Si le débiteur est un salarié fixe, il est possible de déduire directement une partie sa rémunération en guise de pension alimentaire, en lui laissant un montant forfaitaire pour vivre. Cette saisie sur salaire s’applique jusqu’à ce que tous les impayés soient réglés.

  • Saisie à partir d’un compte bancaire

Il existe une procédure déjà fixée par la loi qui permet d’avoir recours à une saisie sur le compte bancaire du débiteur si jamais il ne paie pas ses pensions.

  • Une aide de la CAF (en France)

La CAF ou Caisse d’Allocation Familiale peut se charger du recouvrement de la pension alimentaire. Il s’agit d’une garantie contre les impayés de pension alimentaire, que la CAF verse directement au parent créancier. Cette possibilité est faisable si le débiteur dépend du régime agricole (CMSA/caisse de mutualité sociale agricole).

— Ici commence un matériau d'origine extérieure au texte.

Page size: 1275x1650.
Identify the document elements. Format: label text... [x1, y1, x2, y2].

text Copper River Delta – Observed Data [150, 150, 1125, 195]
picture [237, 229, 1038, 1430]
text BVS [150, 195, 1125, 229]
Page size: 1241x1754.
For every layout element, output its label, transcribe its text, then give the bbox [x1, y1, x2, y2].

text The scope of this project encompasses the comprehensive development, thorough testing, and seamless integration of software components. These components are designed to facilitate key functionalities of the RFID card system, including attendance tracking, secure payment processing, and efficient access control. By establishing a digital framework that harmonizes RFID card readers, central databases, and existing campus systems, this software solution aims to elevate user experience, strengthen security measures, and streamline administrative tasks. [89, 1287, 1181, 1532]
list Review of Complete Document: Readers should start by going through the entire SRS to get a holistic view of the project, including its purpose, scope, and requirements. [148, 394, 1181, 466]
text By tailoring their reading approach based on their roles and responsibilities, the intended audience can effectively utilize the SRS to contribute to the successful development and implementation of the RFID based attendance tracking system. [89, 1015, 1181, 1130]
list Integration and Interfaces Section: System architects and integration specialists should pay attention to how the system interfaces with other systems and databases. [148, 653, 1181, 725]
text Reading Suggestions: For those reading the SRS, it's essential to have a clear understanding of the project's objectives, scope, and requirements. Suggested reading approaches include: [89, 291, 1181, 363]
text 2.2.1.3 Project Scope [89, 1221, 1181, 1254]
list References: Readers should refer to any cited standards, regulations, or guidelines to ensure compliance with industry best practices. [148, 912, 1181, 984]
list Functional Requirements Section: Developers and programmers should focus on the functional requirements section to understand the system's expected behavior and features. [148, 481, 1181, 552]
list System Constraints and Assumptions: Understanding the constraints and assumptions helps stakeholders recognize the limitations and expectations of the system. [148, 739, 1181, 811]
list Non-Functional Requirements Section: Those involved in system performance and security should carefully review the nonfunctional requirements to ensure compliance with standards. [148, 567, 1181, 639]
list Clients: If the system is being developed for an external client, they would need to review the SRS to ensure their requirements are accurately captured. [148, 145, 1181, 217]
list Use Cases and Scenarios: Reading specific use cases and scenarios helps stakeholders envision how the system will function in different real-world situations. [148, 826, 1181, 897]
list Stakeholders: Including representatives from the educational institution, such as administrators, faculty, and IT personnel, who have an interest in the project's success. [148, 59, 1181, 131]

  • L’intervention du trésor public

Cette procédure n’est réalisable que si les autres tentatives de recouvrement citées plus haut ont échoué, à savoir : un paiement direct, une saisie sur salaire ou à partir d’un compte bancaire. Pour ce faire, vous devez disposer d’un document officiel faisant part d’une décision de justice pour le recouvrement de ce que le débiteur vous doit. Durant cette démarche, vous pouvez vous faire aider par un avocat spécialisé en droit de la famille. 

Cette procédure peut être longue et compliquée, surtout si vous ne disposez pas de bons conseils pour gérer les pensions alimentaires non versées. Seulement après l’échec de toutes ces tentatives de recouvrement, vous pouvez alors lancer la procédure pénale. Elle a comme objectif de sanctionner votre débiteur. Cette procédure sera lancée dès que vous aurez porté plainte auprès d’une gendarmerie ou d’un commissariat pour abandon de famille.